Access to land, and to the fruits of land – including clean air and clean water – is also a beneficial return on public equity. That's why our ancestors came to Aotearoa, as economic migrants.
So we – in New Zealand and in other economically developed countries – do pay public equity dividends (lower case). We do not pay Public Equity Dividends (upper case), meaning formal or explicit payments that serve as a baseline yield on public equity. Our public equity dividends – haphazard, covert, unacknowledged – are nevertheless real. That's why many people from economically less developed countries would like to live in New Zealand; New Zealand is richer in public capital, and pays higher public equity dividends than their economies of origin. Public equity dividends – mostly subsumed into wages – form the motivation for economic migration between countries. And the motivation for resistance to economic immigrants on the part of existing residents.
In my Report on Public Equity published this week – Public Equity and Tax-Benefit Reform – I have endeavoured to find some commonality across the various kinds of cash benefits that New Zealand economic citizens receive, with a particular emphasis on conceptually integrating those benefits paid unconditionally through the income tax system with those benefits paid (conditionally, except for New Zealand Superannuation) through agencies such as 'Work and Income'. Benefits here represent 'publicly-sourced disposable income'; income paid either as explicit benefits, as tax concessions, or as a mix of both.
I have called the most important benefit paid through the income tax mechanism – paid unconditionally though implicitly – as a 'public equity benefit' (PEB); a benefit that represents the value of the tax concessions that arise from lower marginal taxes on income brackets below $70,000 per year. Then, by adding that benefit (upto $175 per week) to the explicit benefits many New Zealanders receive, I have shown that most economic citizens receive total benefit amounts of $175 per week (or more).
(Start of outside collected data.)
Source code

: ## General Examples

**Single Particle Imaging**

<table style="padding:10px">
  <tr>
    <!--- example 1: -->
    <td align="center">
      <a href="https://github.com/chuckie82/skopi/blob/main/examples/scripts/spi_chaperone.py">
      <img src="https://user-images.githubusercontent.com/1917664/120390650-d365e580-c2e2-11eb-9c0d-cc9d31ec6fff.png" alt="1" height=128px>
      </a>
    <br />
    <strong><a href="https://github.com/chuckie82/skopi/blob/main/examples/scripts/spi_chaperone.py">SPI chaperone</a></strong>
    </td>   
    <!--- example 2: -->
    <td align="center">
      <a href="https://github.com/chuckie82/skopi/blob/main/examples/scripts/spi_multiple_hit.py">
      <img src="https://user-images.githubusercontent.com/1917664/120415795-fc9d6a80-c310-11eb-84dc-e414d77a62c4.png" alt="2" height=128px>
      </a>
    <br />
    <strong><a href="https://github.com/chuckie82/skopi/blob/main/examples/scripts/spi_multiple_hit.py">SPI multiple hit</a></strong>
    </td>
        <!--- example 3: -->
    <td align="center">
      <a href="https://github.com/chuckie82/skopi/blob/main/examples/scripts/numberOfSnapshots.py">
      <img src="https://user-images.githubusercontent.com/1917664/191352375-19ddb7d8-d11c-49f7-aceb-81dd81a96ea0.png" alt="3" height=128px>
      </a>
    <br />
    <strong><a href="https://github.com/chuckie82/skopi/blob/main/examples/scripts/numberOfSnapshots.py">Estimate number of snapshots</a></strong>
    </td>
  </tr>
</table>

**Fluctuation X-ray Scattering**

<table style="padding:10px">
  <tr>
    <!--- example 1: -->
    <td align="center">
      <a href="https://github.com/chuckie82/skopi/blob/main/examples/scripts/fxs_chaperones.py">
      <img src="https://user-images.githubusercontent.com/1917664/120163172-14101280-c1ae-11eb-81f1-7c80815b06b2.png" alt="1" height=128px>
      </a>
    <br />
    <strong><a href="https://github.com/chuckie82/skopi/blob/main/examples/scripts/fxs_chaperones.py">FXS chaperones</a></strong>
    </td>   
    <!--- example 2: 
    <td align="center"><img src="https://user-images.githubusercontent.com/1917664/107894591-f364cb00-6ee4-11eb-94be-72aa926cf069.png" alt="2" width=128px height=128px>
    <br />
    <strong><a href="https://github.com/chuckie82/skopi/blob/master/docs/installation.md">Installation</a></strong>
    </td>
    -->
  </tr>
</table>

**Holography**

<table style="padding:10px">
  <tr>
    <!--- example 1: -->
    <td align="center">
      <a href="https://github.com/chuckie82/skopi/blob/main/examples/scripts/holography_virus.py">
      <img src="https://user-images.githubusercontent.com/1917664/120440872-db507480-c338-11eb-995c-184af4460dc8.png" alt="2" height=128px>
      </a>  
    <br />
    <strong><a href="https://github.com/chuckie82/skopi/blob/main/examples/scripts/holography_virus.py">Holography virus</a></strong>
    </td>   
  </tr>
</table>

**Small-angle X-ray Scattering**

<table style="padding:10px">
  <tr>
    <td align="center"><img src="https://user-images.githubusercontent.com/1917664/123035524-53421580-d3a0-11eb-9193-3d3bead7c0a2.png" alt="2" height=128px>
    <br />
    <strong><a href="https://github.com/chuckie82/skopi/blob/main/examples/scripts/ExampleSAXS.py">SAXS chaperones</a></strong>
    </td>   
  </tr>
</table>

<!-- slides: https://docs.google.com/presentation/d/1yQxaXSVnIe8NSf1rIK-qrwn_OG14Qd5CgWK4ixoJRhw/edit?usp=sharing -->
Further, for most of the rest, their total benefit is already close to $175 per week.
As a result of this conflation of the two different sorts of benefits that we receive, it is clear that our public equity could fund an explicit Public Equity Dividend (PED) of at least $175 per week, payable formally to all economic citizens. In addition, we have the means to fund both a universal superannuation (the difference between present New Zealand Superannuation and the PED) and to continue paying conditional benefits as social assistance to those for whom $175 per week is insufficient.
Today, and from a 33% tax rate, we can easily pay ourselves a formal Public Equity Dividend of $175 per week. It represents both a holistic accounting perspective on our present benefit payments, and a commitment to removing the welfare 'cracks' that too many New Zealanders are falling into. Economic citizens are entitled to an explicit and universal publicly-sourced equity dividend. It's their public property right.
Can public property rights address the twin issues of inequality and poverty? Yes. But, in the first instance, such reformed public accounting gives an intellectual mandate to stem the haemorrhage of purchasing power from the poor to the rich. Then, it gives us the intellectual tools to determine whether 33% is the most efficient income tax rate for a country such as New Zealand, and whether $175 per week is the most appropriate level of unconditional publicly-sourced benefit. (Possibly both numbers are too low.) And it gives us to tools to determine a mechanism to raise productivity over time – and to raise our just returns to public equity, the principal determinant of productivity growth.
Public Equity and Tax-Benefit Reform, The Policy Observatory, AUT, 13 December 2017.